In the worst case taxes could pay out to whichever provider one chooses.
I don’t see what’s lost if Google disabled my account. Yeah, photos, emails and similar but that is not really life changing.
I’m not saying it’s an unworthy cause to advocate a change but I’m just not seeing the moral weight compared to factory farming, and other hard industries that have an effect on societies and the planet.
You're setting a very high bar there, and then claiming that losing access to your gmail account isn't worse than that therefore it's not life changing.
Email ends up being the form of online identity for a lot of people, myself included, so that almost every service that I sign for has my email address as ID. If that email address isn't the ID, it's the preferred way of resetting passwords. I wouldn't be super happy about Facebook being my online ID, nor my cell phone number (see SIM swapping problems).
It's life changing in the same way that losing all your personal documents in a fire sets you up accounting nightmares. Moreover, you're making very light a situation about losing all your pictures. I'm not talking about food pictures, but there's plenty of "me" that's contained in being able to look at pictures of important events of my life (which is why I don't rely only on cloud backups for that).

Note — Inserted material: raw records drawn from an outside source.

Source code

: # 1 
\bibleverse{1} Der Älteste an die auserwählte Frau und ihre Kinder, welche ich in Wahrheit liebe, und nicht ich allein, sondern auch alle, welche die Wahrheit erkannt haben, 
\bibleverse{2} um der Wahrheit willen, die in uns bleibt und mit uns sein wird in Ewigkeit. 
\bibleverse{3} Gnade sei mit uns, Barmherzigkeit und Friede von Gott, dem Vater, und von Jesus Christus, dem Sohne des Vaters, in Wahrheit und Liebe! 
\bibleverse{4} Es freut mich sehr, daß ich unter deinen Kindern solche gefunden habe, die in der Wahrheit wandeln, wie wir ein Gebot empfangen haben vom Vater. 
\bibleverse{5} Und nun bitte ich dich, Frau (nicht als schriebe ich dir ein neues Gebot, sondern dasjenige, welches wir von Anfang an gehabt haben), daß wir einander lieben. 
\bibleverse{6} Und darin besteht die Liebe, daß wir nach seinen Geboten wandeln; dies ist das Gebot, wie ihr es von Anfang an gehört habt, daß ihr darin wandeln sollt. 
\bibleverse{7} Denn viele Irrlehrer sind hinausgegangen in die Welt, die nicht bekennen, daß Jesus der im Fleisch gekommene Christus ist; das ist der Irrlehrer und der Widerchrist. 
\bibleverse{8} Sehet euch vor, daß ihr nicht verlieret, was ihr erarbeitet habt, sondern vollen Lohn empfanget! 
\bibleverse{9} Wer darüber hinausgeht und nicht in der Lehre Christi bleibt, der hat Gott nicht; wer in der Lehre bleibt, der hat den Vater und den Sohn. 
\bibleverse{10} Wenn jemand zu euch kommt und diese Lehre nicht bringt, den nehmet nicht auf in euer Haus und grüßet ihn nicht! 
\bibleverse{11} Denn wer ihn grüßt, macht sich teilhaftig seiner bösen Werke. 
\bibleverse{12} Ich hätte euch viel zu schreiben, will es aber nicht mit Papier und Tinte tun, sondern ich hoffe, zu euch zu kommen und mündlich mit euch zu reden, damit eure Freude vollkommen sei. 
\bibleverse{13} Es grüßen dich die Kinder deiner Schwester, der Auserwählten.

I do have a lot of stuff that I’d be sad about if lost on Google. And yes, I would be inconvenienced to contact all the services for an email change. But when talking about how our society got to where it is now, I just can’t see the moral weight of these kinds of monopolies in the context of just losing access.
I lose track of things easily. Gmail is my brain dump. Not only does it track all sorts of important email exchanges, but it also acts as a dump of scans of important documents. I have several gmail addresses so it's not completely single point of failure, but if my hub email was disabled, I am in a world of hurt until I sort things out.
Should I diversify? Probably, but that's more things to secure and keep track of.
If anyone honestly believes that Google can "remove their existence"...with or without due process, I think maybe they need to take a step back from the net. I read all the time the arguments over bitcoins value being real or not, but maybe the better discussion should be on wether or not social media and having a digital presence has any actual "real" value.
But how did we end up in this horrible state of authentication? Why don't we have something as easy to use as the DNS, but for authentication?
Imagine what authentication would look like, if we all started running is the same direction, instead of implementing our own authentication again and again. If we had something open source, that would allow you to sign in to all the sites you use, while completely protecting your privacy, so none of them know who you are.
This dream can come true. Technically at least. I've taken the the first baby steps with https://promiseauthentication.org which proves that this is possible.
But, for this to become a reality, we really need to start running in the same direction. A collective movement towards a sane, privacy-first Single Sign-On provider that's easy to use for everybody.